I went to the Seattle Hotel nervous. I swopped my talk around and around in my head but finally settled on my original idea.
I arrived at the bar at the hotel. Greeted by Gareth, my agent, and Judy Cornwall, with her husband John and Jenny Hanley, both ladies I knew. This didn’t lower my tension.
With a glass of red wine, I decided not to have lunch with them but arranged to get back in the hotel by 2 o’clock. I walked around the Marina. Eventually ended at a pub that didn’t serve beer, so I had a half of Guinness and smoked a couple of fags.

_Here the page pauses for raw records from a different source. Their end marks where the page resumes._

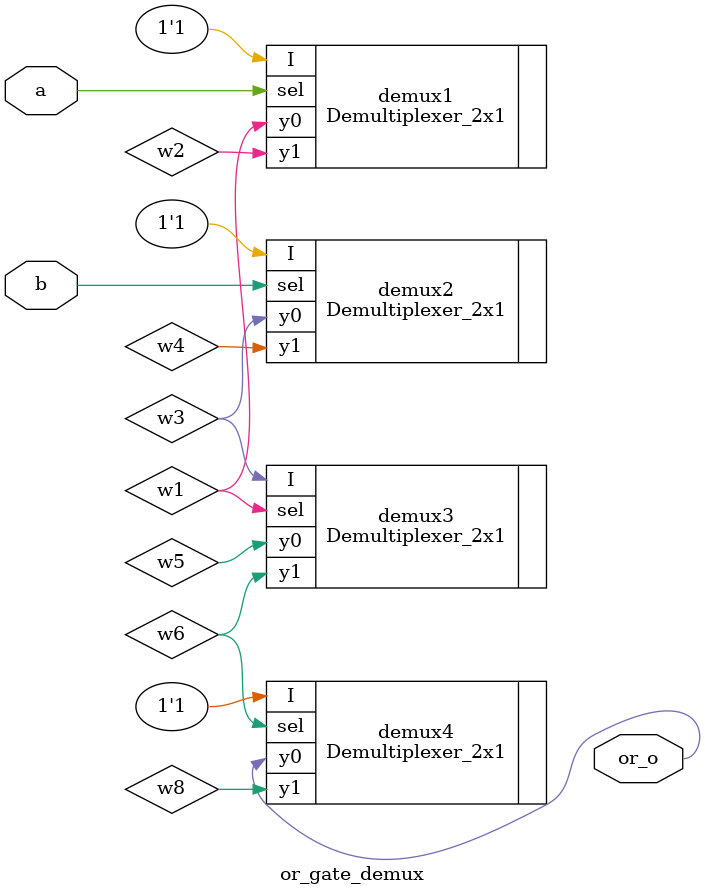
<source format=v>
`timescale 1ns / 1ps
module or_gate_demux(
input a,b,
output or_o
    );
wire w1,w2,w3,w4,w5,w6,w8;

Demultiplexer_2x1 demux1(.I(1'b1),.sel(a),.y0(w1),.y1(w2));
Demultiplexer_2x1 demux2(.I(1'b1),.sel(b),.y0(w3),.y1(w4));

Demultiplexer_2x1 demux3(.I(w3),.sel(w1),.y0(w5),.y1(w6));

Demultiplexer_2x1 demux4(.I(1'b1),.sel(w6),.y0(or_o),.y1(w8));







endmodule

</source>
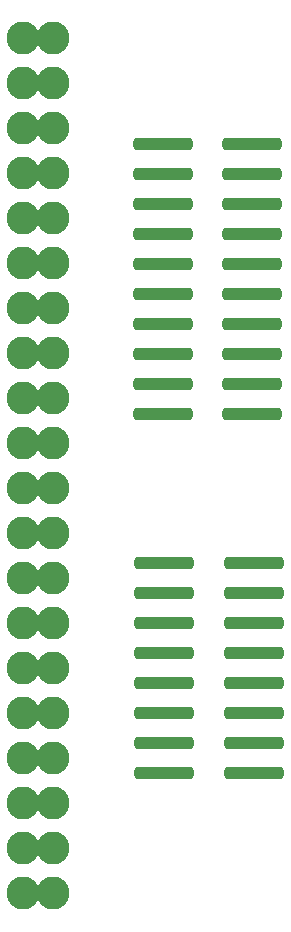
<source format=gbr>
%TF.GenerationSoftware,KiCad,Pcbnew,8.0.1*%
%TF.CreationDate,2024-04-03T13:15:38+02:00*%
%TF.ProjectId,AdapterFlatFlexMYDAQ,41646170-7465-4724-966c-6174466c6578,rev?*%
%TF.SameCoordinates,Original*%
%TF.FileFunction,Soldermask,Top*%
%TF.FilePolarity,Negative*%
%FSLAX46Y46*%
G04 Gerber Fmt 4.6, Leading zero omitted, Abs format (unit mm)*
G04 Created by KiCad (PCBNEW 8.0.1) date 2024-04-03 13:15:38*
%MOMM*%
%LPD*%
G01*
G04 APERTURE LIST*
G04 Aperture macros list*
%AMRoundRect*
0 Rectangle with rounded corners*
0 $1 Rounding radius*
0 $2 $3 $4 $5 $6 $7 $8 $9 X,Y pos of 4 corners*
0 Add a 4 corners polygon primitive as box body*
4,1,4,$2,$3,$4,$5,$6,$7,$8,$9,$2,$3,0*
0 Add four circle primitives for the rounded corners*
1,1,$1+$1,$2,$3*
1,1,$1+$1,$4,$5*
1,1,$1+$1,$6,$7*
1,1,$1+$1,$8,$9*
0 Add four rect primitives between the rounded corners*
20,1,$1+$1,$2,$3,$4,$5,0*
20,1,$1+$1,$4,$5,$6,$7,0*
20,1,$1+$1,$6,$7,$8,$9,0*
20,1,$1+$1,$8,$9,$2,$3,0*%
G04 Aperture macros list end*
%ADD10RoundRect,0.255000X2.245000X0.255000X-2.245000X0.255000X-2.245000X-0.255000X2.245000X-0.255000X0*%
%ADD11C,2.800000*%
G04 APERTURE END LIST*
D10*
%TO.C,J1*%
X107350000Y-70080000D03*
X99750000Y-70080000D03*
X107350000Y-67540000D03*
X99750000Y-67540000D03*
X107350000Y-65000000D03*
X99750000Y-65000000D03*
X107350000Y-62460000D03*
X99750000Y-62460000D03*
X107350000Y-59920000D03*
X99750000Y-59920000D03*
X107350000Y-57380000D03*
X99750000Y-57380000D03*
X107350000Y-54840000D03*
X99750000Y-54840000D03*
X107350000Y-52300000D03*
X99750000Y-52300000D03*
X107350000Y-49760000D03*
X99750000Y-49760000D03*
X107350000Y-47220000D03*
X99750000Y-47220000D03*
%TD*%
%TO.C,J2*%
X107500000Y-100500000D03*
X99900000Y-100500000D03*
X107500000Y-97960000D03*
X99900000Y-97960000D03*
X107500000Y-95420000D03*
X99900000Y-95420000D03*
X107500000Y-92880000D03*
X99900000Y-92880000D03*
X107500000Y-90340000D03*
X99900000Y-90340000D03*
X107500000Y-87800000D03*
X99900000Y-87800000D03*
X107500000Y-85260000D03*
X99900000Y-85260000D03*
X107500000Y-82720000D03*
X99900000Y-82720000D03*
%TD*%
D11*
%TO.C,J4*%
X87960000Y-110695000D03*
X90500000Y-110695000D03*
X87960000Y-106885000D03*
X90500000Y-106885000D03*
X87960000Y-103075000D03*
X90500000Y-103075000D03*
X87960000Y-99265000D03*
X90500000Y-99265000D03*
X87960000Y-95455000D03*
X90500000Y-95455000D03*
X87960000Y-91645000D03*
X90500000Y-91645000D03*
X87960000Y-87835000D03*
X90500000Y-87835000D03*
X87960000Y-84025000D03*
X90500000Y-84025000D03*
X87960000Y-80215000D03*
X90500000Y-80215000D03*
X87960000Y-76405000D03*
X90500000Y-76405000D03*
X87960000Y-72595000D03*
X90500000Y-72595000D03*
X87960000Y-68785000D03*
X90500000Y-68785000D03*
X87960000Y-64975000D03*
X90500000Y-64975000D03*
X87960000Y-61165000D03*
X90500000Y-61165000D03*
X87960000Y-57355000D03*
X90500000Y-57355000D03*
X87960000Y-53545000D03*
X90500000Y-53545000D03*
X87960000Y-49735000D03*
X90500000Y-49735000D03*
X87960000Y-45925000D03*
X90500000Y-45925000D03*
X87960000Y-42115000D03*
X90500000Y-42115000D03*
X87960000Y-38305000D03*
X90500000Y-38305000D03*
%TD*%
M02*

</source>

I arrived at the hotel and went into the room where there were about forty or fifty people who had finished their lunch. Gareth introduced me. Applause. And I started talking. There was a certain amount of laughter (I did have a couple of funnies in my locker) and possibly more importantly they listened. They a lady fainted, nothing to do with me I assure you, and had to be taken out on the terrace. I picked up my thread and continued.

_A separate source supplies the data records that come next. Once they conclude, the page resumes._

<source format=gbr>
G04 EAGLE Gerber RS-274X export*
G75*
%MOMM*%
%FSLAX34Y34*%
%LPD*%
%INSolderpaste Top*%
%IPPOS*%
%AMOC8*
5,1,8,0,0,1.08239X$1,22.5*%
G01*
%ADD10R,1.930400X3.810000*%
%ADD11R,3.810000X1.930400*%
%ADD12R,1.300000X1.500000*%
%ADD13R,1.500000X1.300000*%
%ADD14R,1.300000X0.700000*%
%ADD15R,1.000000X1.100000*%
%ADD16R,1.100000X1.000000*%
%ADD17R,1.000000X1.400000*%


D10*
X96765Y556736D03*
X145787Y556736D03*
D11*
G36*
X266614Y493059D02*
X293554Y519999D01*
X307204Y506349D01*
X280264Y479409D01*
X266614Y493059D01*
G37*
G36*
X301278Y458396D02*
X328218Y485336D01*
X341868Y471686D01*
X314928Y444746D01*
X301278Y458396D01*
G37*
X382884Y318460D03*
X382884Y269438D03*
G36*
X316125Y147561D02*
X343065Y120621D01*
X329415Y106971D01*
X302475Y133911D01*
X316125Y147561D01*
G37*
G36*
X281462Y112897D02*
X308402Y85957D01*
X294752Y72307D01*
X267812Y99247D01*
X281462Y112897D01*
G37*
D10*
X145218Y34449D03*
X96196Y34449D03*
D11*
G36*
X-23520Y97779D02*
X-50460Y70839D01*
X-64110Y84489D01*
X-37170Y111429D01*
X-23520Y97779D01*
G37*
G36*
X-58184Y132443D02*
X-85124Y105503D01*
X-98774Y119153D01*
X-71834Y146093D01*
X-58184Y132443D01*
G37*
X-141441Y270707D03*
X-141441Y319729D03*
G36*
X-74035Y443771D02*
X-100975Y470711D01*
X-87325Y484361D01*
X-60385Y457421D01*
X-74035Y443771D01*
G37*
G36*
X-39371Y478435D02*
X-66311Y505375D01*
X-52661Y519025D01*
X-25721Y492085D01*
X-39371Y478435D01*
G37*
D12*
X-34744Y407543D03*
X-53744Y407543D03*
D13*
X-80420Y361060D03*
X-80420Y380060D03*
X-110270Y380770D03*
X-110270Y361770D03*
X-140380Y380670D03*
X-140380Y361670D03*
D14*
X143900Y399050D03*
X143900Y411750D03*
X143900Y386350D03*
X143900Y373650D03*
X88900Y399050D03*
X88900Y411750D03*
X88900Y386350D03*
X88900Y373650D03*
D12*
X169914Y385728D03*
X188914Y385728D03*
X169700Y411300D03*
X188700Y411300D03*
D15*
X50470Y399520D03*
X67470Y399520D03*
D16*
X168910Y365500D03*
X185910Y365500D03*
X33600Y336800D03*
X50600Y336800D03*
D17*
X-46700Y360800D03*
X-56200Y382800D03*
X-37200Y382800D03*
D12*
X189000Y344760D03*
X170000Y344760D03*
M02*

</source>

The fifteen minutes allotted time was out of the window. I remember Max Miller, who was a very famous British comedian in the forties and fifties. I saw him many times at the Brighton Hippodrome. The story of him running over time when doing a Royal Command Performance is worth telling bearing in my caviler disregard to the clock.
Max is on second to last in R.C.P. The manager of Moss Empires, the biggest chain of Variety theaters in the land, tells Max. ‘Look, you’ve got twelve minutes, I don’t want Jack Benny, who’s following you, hanging around. And anyway, he’s a bigger star than you.’

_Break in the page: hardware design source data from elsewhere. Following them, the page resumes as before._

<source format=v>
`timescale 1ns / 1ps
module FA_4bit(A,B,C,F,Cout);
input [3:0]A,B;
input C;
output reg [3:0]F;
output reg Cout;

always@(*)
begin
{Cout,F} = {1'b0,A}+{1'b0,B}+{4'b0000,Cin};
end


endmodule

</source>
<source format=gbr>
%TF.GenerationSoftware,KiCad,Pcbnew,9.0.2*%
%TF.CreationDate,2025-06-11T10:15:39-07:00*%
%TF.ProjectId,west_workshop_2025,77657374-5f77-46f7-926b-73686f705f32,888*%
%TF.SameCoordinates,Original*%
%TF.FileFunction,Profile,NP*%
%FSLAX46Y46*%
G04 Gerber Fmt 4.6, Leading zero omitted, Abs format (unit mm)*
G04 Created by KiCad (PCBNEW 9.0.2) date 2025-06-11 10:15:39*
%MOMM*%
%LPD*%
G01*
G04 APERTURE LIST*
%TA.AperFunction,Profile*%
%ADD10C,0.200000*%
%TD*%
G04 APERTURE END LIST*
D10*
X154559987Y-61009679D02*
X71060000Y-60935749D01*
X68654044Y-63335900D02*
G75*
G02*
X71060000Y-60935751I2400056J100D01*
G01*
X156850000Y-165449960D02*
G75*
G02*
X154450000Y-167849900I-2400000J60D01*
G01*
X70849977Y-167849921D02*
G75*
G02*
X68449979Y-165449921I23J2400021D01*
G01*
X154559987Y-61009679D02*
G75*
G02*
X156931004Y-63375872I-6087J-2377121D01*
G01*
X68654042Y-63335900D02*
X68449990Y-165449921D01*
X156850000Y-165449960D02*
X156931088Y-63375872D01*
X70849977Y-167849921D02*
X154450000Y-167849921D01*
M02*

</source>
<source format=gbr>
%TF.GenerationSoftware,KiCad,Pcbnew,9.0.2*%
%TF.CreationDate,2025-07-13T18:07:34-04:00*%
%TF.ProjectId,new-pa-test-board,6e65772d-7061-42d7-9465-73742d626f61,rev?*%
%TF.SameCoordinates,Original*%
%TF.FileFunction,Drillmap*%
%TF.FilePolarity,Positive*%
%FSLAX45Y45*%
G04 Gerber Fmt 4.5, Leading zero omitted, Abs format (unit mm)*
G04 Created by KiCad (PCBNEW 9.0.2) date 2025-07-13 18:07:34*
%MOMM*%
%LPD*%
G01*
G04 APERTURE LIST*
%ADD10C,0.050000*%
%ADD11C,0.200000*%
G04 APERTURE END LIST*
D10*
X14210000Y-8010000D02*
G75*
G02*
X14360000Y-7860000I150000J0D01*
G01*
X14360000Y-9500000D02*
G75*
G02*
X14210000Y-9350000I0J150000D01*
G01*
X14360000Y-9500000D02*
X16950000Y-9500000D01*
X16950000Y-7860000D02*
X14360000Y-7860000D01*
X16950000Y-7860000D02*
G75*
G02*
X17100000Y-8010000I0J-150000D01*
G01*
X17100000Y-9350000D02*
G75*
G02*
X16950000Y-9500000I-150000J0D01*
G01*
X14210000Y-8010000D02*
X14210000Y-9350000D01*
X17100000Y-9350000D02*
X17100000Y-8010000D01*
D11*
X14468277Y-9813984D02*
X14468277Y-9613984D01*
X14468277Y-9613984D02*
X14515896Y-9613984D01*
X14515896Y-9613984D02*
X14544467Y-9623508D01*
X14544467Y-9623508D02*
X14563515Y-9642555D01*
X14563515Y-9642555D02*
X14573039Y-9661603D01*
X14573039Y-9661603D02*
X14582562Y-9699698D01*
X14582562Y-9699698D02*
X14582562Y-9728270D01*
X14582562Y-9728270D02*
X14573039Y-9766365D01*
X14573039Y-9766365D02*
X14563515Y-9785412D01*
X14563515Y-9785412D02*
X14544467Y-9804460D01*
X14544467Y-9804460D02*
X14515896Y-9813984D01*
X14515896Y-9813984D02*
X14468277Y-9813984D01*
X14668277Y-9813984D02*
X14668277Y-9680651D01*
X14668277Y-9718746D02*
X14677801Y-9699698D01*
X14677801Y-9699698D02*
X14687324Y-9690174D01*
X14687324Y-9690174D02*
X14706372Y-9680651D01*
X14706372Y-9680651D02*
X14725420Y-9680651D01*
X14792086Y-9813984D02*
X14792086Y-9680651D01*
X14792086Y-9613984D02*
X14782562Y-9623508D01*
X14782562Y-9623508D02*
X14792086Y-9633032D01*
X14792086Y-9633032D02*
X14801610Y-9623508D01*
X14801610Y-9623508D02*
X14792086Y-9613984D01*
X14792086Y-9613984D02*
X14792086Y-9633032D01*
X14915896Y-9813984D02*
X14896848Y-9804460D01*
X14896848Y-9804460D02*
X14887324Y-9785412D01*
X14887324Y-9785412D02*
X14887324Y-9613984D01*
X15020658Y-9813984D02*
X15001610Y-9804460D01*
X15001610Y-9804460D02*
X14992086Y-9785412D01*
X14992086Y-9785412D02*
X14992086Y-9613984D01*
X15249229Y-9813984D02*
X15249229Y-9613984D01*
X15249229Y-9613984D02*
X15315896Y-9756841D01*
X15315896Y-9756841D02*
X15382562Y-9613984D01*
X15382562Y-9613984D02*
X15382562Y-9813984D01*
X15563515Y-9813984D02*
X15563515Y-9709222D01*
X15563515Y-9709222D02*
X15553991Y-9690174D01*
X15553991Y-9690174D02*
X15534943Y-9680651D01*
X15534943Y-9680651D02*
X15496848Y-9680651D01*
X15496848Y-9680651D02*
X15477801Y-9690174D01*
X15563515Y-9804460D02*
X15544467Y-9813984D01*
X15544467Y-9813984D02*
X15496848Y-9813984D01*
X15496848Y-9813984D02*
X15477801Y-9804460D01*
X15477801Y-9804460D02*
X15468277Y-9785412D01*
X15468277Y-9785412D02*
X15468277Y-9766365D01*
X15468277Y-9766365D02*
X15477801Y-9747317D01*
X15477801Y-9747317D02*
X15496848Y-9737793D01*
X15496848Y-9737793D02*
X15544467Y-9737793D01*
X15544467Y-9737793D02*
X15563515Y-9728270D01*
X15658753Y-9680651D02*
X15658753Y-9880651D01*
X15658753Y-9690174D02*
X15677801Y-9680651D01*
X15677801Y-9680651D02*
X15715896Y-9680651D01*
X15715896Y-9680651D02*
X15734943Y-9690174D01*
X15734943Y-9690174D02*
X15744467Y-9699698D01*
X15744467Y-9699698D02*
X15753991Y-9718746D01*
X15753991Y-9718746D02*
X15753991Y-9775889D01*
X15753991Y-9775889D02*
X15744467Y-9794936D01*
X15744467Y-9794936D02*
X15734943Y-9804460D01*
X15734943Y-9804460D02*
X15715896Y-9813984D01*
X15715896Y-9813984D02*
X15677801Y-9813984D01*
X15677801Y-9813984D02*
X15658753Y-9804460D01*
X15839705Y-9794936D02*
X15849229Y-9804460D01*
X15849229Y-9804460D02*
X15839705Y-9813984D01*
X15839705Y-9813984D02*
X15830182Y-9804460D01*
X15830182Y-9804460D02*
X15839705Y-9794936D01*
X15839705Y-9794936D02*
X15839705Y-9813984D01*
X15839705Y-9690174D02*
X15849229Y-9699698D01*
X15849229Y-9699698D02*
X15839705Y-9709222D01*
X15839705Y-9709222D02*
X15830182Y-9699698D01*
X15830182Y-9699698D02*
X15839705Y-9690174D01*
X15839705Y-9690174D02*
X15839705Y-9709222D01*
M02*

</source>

Max took exception to last remark. He goes on stage. The act is going well. He sees the manager waving to him from the wings. Max takes no notice. He’s going well. Finally he comes off stage.
The manager is fuming. ‘You’ve done it now, Max, you’re never, never work in our theaters again.‘ Max smiled at him, and said. ‘You’re £100,000 too late, son.’
Well I’m not Max. Anyway, I finished. More applause. I sell ten books. Thrilled. One more drink then home. I’d taken twenty books with me (always the optimist). I emptied the bag but there only nine left. Sold ten. Ah.
Someone had nicked one. What a cheek!